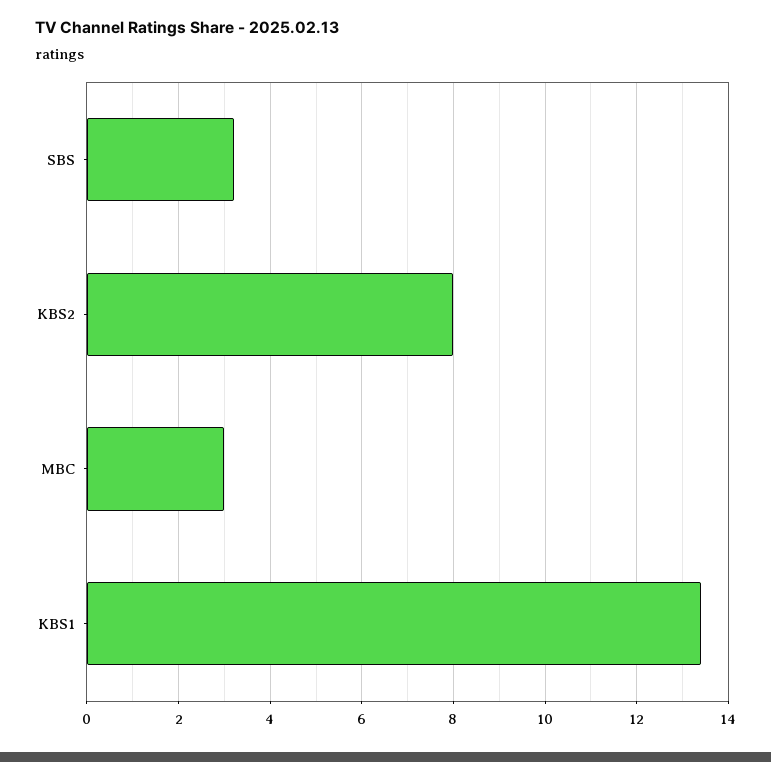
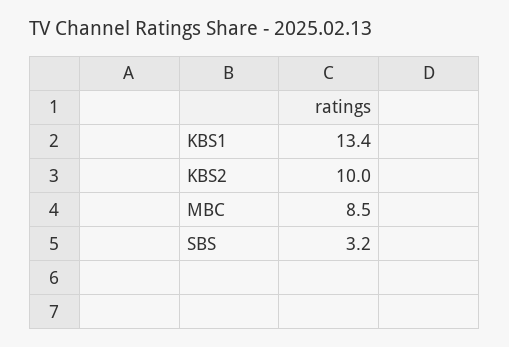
  {
    "SBS": 3.2,
-   "KBS2": 8,
+   "KBS2": 10,
-   "MBC": 3,
+   "MBC": 8.5,
    "KBS1": 13.4
  }

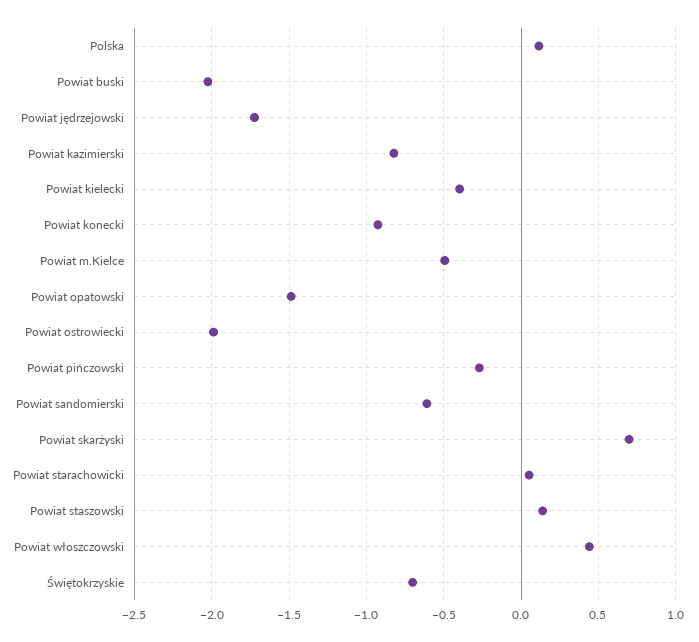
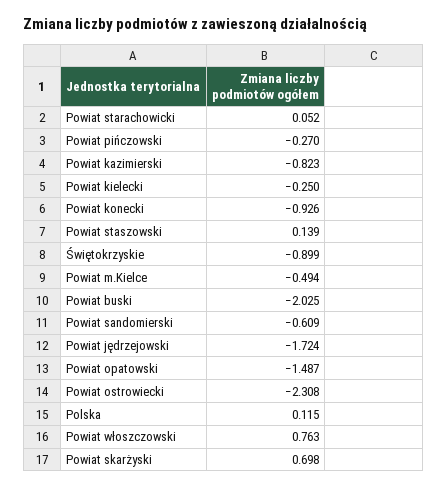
  {
    "Polska": 0.115,
    "Powiat buski": -2.025,
    "Powiat jędrzejowski": -1.724,
    "Powiat kazimierski": -0.823,
-   "Powiat kielecki": -0.4,
+   "Powiat kielecki": -0.25,
    "Powiat konecki": -0.926,
    "Powiat m.Kielce": -0.494,
    "Powiat opatowski": -1.487,
-   "Powiat ostrowiecki": -2,
+   "Powiat ostrowiecki": -2.308,
    "Powiat pińczowski": -0.27,
    "Powiat sandomierski": -0.609,
    "Powiat skarżyski": 0.698,
    "Powiat starachowicki": 0.052,
    "Powiat staszowski": 0.139,
-   "Powiat włoszczowski": 0.45,
+   "Powiat włoszczowski": 0.763,
-   "Świętokrzyskie": -0.7
+   "Świętokrzyskie": -0.899
  }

> **Exercise prompt**: Your copy should restate every record word for word and contain no pictures.

> **Result of the exercise**:
  {
    "SBS": 3.2,
-   "KBS2": 8,
+   "KBS2": 10,
-   "MBC": 3,
+   "MBC": 8.5,
    "KBS1": 13.4
  }

  {
    "Polska": 0.115,
    "Powiat buski": -2.025,
    "Powiat jędrzejowski": -1.724,
    "Powiat kazimierski": -0.823,
-   "Powiat kielecki": -0.4,
+   "Powiat kielecki": -0.25,
    "Powiat konecki": -0.926,
    "Powiat m.Kielce": -0.494,
    "Powiat opatowski": -1.487,
-   "Powiat ostrowiecki": -2,
+   "Powiat ostrowiecki": -2.308,
    "Powiat pińczowski": -0.27,
    "Powiat sandomierski": -0.609,
    "Powiat skarżyski": 0.698,
    "Powiat starachowicki": 0.052,
    "Powiat staszowski": 0.139,
-   "Powiat włoszczowski": 0.45,
+   "Powiat włoszczowski": 0.763,
-   "Świętokrzyskie": -0.7
+   "Świętokrzyskie": -0.899
  }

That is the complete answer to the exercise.